When you’re involved in search marketing and local SEO as long as I have been, you start to notice trends and patterns. I’ve read a lot of content, I’ve attended trade shows and conferences, seminars, and workshops that buzz about how to write great articles. They push trends in content marketing and deliver on endless strategies for creating “headlines” that people will click through.
A lot of it is pretty tired, and dated, but some of it still works for the most part.
When you’re creating content, you can draw on those swipe files and tried-and-true practices that work but the key is to be different. To do something innovative, because too much of anything is never good. When it comes to business blogging and local SEO, success is going to depend on you and your audience – not how well you reused old ideas.
Here are some tips to boost your business blogging efforts in 2012 and get some results.
Avoid Regurgitating Old Content
When you recycle stuff that’s already been done and said, it gets old. There are two ways to look at this though; on one hand you have content that is relevant to your audience which should be shared. How to info, guides, walkthroughs, tips and industry advice that is always useful to someone entering your market for the first time.
Then there’s the content that’s already been written over and over. There difference between the two is subtle. Essentially, it boils down to whether or not you mimic someone and regurgitate the content or if you take the concept and turn it into something with your own style, your own face and your own message. Fit it to your audience.

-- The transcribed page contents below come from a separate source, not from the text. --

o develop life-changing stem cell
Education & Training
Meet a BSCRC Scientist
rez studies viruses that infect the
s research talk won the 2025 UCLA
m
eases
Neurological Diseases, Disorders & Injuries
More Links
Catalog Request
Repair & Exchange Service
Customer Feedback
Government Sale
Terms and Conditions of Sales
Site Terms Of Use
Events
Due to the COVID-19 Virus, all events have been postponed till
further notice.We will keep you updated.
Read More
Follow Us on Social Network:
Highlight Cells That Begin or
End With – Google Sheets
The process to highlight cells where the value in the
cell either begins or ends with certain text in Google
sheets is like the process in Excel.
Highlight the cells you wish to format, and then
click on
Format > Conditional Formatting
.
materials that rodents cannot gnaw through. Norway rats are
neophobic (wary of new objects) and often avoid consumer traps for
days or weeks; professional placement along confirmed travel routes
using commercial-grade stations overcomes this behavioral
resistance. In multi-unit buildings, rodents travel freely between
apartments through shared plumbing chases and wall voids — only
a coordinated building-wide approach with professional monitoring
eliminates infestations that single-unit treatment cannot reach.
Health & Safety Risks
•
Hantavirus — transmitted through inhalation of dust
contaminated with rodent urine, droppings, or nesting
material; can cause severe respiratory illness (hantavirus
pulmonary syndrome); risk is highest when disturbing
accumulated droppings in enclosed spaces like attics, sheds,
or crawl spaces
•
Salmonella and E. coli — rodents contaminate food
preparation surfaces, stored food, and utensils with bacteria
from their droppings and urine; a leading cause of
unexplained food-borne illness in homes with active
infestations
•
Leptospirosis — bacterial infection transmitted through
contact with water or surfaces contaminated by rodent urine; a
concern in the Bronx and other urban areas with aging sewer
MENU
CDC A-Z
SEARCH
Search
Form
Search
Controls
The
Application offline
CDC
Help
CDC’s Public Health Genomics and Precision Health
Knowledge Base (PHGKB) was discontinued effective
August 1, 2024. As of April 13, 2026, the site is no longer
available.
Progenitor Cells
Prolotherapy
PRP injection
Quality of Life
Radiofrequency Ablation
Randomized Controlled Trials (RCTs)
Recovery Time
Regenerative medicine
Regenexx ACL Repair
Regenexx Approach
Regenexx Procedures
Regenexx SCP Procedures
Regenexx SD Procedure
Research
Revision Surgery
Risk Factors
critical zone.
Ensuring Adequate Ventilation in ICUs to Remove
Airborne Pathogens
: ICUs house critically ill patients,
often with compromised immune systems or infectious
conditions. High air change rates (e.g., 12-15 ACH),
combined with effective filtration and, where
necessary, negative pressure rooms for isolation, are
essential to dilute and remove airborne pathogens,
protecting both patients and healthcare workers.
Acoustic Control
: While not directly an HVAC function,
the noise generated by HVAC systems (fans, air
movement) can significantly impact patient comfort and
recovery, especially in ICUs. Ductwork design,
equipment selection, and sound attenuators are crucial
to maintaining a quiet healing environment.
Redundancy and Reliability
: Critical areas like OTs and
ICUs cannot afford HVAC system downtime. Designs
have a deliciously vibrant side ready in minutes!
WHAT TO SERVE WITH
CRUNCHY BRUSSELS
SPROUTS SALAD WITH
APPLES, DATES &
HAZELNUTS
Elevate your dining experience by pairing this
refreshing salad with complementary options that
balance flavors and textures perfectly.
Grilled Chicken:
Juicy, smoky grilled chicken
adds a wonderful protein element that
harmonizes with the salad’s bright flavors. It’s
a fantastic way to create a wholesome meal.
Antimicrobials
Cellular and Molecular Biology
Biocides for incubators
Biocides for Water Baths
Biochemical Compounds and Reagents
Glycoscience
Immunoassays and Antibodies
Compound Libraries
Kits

If you’re a business in Mobile, figure out how a core concept would adapt to your local seo efforts and your customer. Find ways to expand on the idea in order to improve your fan base. Repurposing and regurgitation are two different things. Remember that.

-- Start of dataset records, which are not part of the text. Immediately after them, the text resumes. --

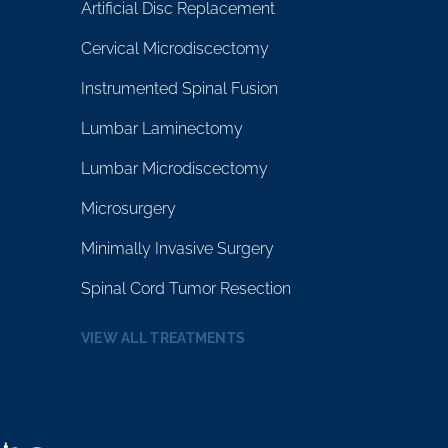
Artificial Disc Replacement
Cervical Microdiscectomy
Instrumented Spinal Fusion
Lumbar Laminectomy
Lumbar Microdiscectomy
Microsurgery
Minimally Invasive Surgery
Spinal Cord Tumor Resection
VIEW ALL TREATMENTS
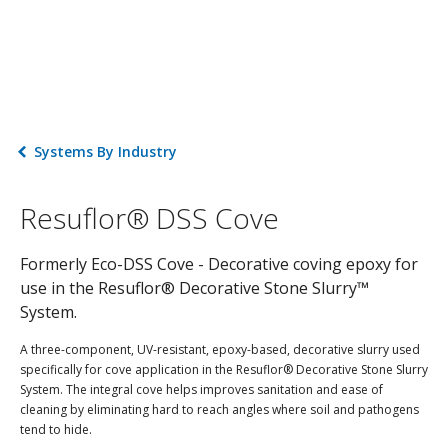
Systems By Industry
Resuflor® DSS Cove
Formerly Eco-DSS Cove - Decorative coving epoxy for
use in the Resuflor® Decorative Stone Slurry™
System.
A three-component, UV-resistant, epoxy-based, decorative slurry used
specifically for cove application in the Resuflor® Decorative Stone Slurry
System. The integral cove helps improves sanitation and ease of
cleaning by eliminating hard to reach angles where soil and pathogens
tend to hide.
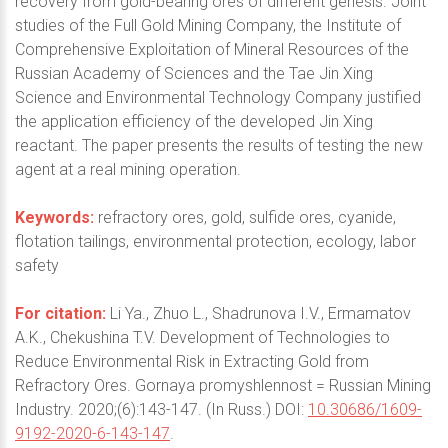
recovery from gold-bearing ores of different genesis. Joint
studies of the Full Gold Mining Company, the Institute of
Comprehensive Exploitation of Mineral Resources of the
Russian Academy of Sciences and the Tae Jin Xing
Science and Environmental Technology Company justified
the application efficiency of the developed Jin Xing
reactant. The paper presents the results of testing the new
agent at a real mining operation.
Keywords:
refractory ores, gold, sulfide ores, cyanide,
flotation tailings, environmental protection, ecology, labor
safety
For citation:
Li Ya., Zhuo L., Shadrunova I.V., Ermamatov
A.K., Chekushina T.V. Development of Technologies to
Reduce Environmental Risk in Extracting Gold from
Refractory Ores. Gornaya promyshlennost = Russian Mining
Industry. 2020;(6):143-147. (In Russ.) DOI:
10.30686/1609-
9192-2020-6-143-147
.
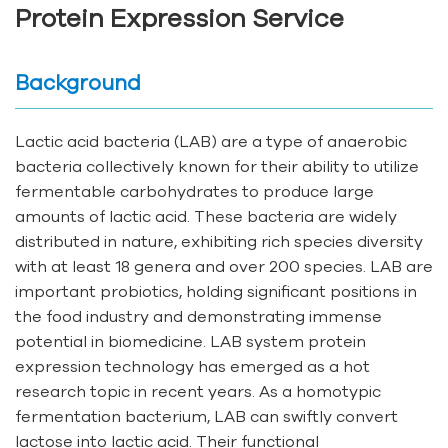
Protein Expression Service
Background
Lactic acid bacteria (LAB) are a type of anaerobic
bacteria collectively known for their ability to utilize
fermentable carbohydrates to produce large
amounts of lactic acid. These bacteria are widely
distributed in nature, exhibiting rich species diversity
with at least 18 genera and over 200 species. LAB are
important probiotics, holding significant positions in
the food industry and demonstrating immense
potential in biomedicine. LAB system protein
expression technology has emerged as a hot
research topic in recent years. As a homotypic
fermentation bacterium, LAB can swiftly convert
lactose into lactic acid. Their functional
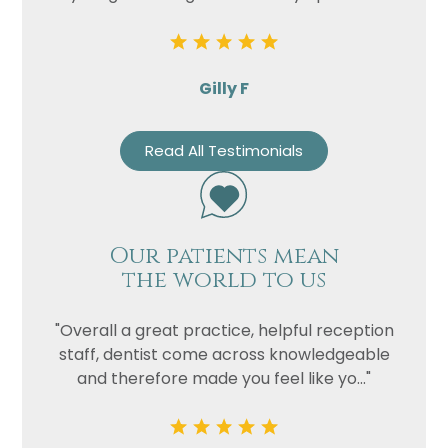
Privacy
I consent to my data being used
Consent
in accordance to the
Privacy
Gilly F
Policy
Marketing
I consent to my personal data
Read All Testimonials
Consent
being collected and stored for
the purpose of marketing
communications.
Recaptcha
Our patients mean
the world to us
"Overall a great practice, helpful reception
staff, dentist come across knowledgeable
and therefore made you feel like yo..."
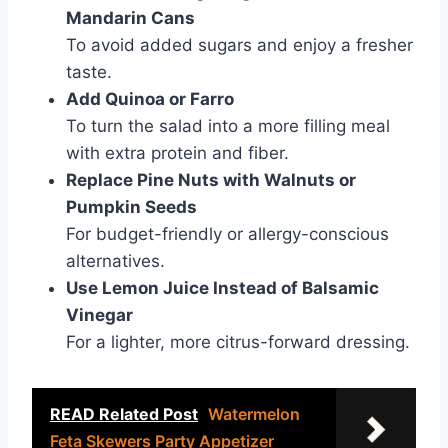
Mandarin Cans
To avoid added sugars and enjoy a fresher
taste.
Add Quinoa or Farro
To turn the salad into a more filling meal
with extra protein and fiber.
Replace Pine Nuts with Walnuts or
Pumpkin Seeds
For budget-friendly or allergy-conscious
alternatives.
Use Lemon Juice Instead of Balsamic
Vinegar
For a lighter, more citrus-forward dressing.
READ Related Post
Watermelon
Feta Skewers Party Appetizer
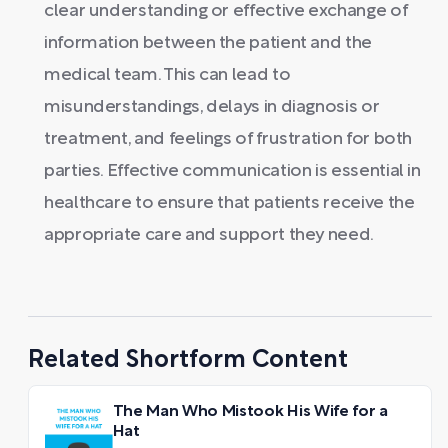
clear understanding or effective exchange of
information between the patient and the
medical team. This can lead to
misunderstandings, delays in diagnosis or
treatment, and feelings of frustration for both
parties. Effective communication is essential in
healthcare to ensure that patients receive the
appropriate care and support they need.
Related Shortform Content
The Man Who Mistook His Wife for a
Hat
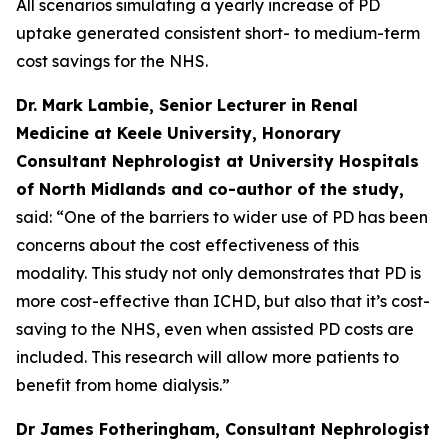
All scenarios simulating a yearly increase of PD
uptake generated consistent short- to medium-term
cost savings for the NHS.
Dr. Mark Lambie, Senior Lecturer in Renal
Medicine at Keele University, Honorary
Consultant Nephrologist at University Hospitals
of North Midlands and co-author of the study,
said: “One of the barriers to wider use of PD has been
concerns about the cost effectiveness of this
modality. This study not only demonstrates that PD is
more cost-effective than ICHD, but also that it’s cost-
saving to the NHS, even when assisted PD costs are
included. This research will allow more patients to
benefit from home dialysis.”
Dr James Fotheringham, Consultant Nephrologist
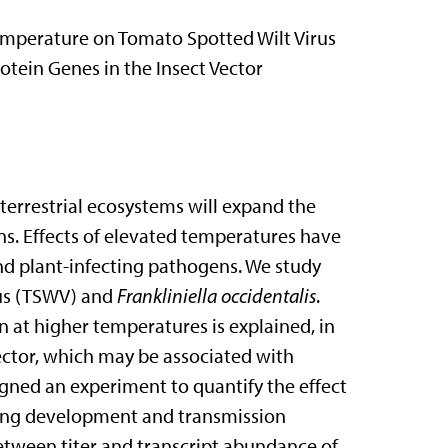
Temperature on Tomato Spotted Wilt Virus
tein Genes in the Insect Vector
 terrestrial ecosystems will expand the
s. Effects of elevated temperatures have
d plant-infecting pathogens. We study
rus (TSWV) and
Frankliniella occidentalis
.
 at higher temperatures is explained, in
vector, which may be associated with
igned an experiment to quantify the effect
uring development and transmission
between titer and transcript abundance of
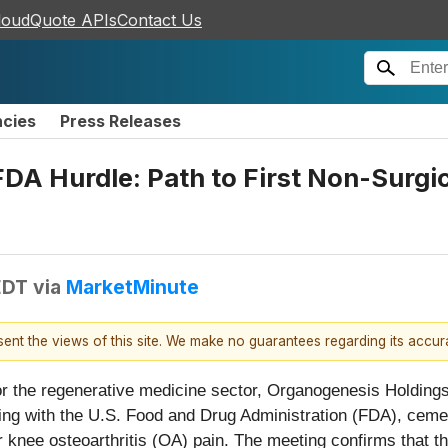
loudQuote APIs
Contact Us
ncies
Press Releases
DA Hurdle: Path to First Non-Surgic
EDT
via
MarketMinute
esent the views of this site. We make no guarantees regarding its accu
r the regenerative medicine sector, Organogenesis Holding
ng with the U.S. Food and Drug Administration (FDA), cementi
for knee osteoarthritis (OA) pain. The meeting confirms that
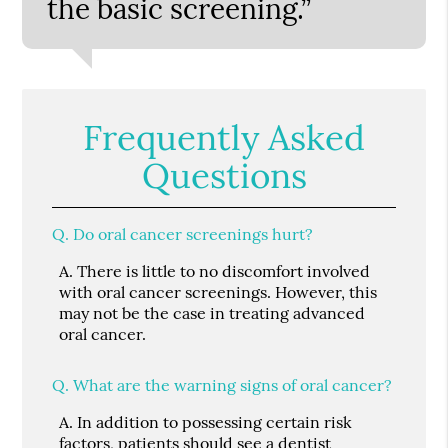
the basic screening.”
Frequently Asked
Questions
Q.
Do oral cancer screenings hurt?
A.
There is little to no discomfort involved
with oral cancer screenings. However, this
may not be the case in treating advanced
oral cancer.
Q.
What are the warning signs of oral cancer?
A.
In addition to possessing certain risk
factors, patients should see a dentist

Why Giving Gifts is Important
The old adage of giving in order to receive applies to your local SEO efforts. If you merely post content, you might hit on something of value to someone but the takeaways are usually pretty slim. It doesn’t really inspire engagement or return visits. Instead, think of each piece of content you share on your business blog like an opportunity to give something to the reader.
- Tips are easy to give away, especially when related to personal experience (use storytelling) where you can drive the benefit home through a real story and outcome
- Reviews that help people make a decision
- Creating a path to a solution in order to solve a common problem
- Links! Links to great resources like other sites, white papers, images, free trials, etc. as long as its relevant to your target audience, there will be people who will appreciate it.
Remember that if people are going to give you some of their time, and read what you’ve written, then you need to give something in return and try to make it worth their while.
Business Blogging that’s Readable
One of the worst mistakes you can make blogging with corporate gobbledegook and industry jargon. I could talk to the ends of the earth using big words and SEO banter, but a lot of my audience wouldn’t necessarily understand it. You have to appeal to a wide audience of people with different levels of reading and comprehension.
Write too much “101” material and you lose the mid to advanced readers. Write too much advanced material and it goes right over the heads of your basic, entry level audience or customers.
Stop Talking About Yourself
Your customer is a unique individual, and they’re also extremely self-centered. They really don’t care about you, or your product, or your company. The only thing about “you” that might resonate with them is a personal experience or story, but even then it better be a good one they can relate to.
If you want to talk about you, then go start a Blogger blog and talk about you. When it comes to business blogging, keep it relevant to the interests of your customers and your audience.
Lastly, do your research. The knowledge you have a particular subject in your industry is only your side of it. See it from different perspectives, with different facts to back those, and you’ll be able to not only expand your own knowledge on key issues but you’ll provide more relevant information to your audience.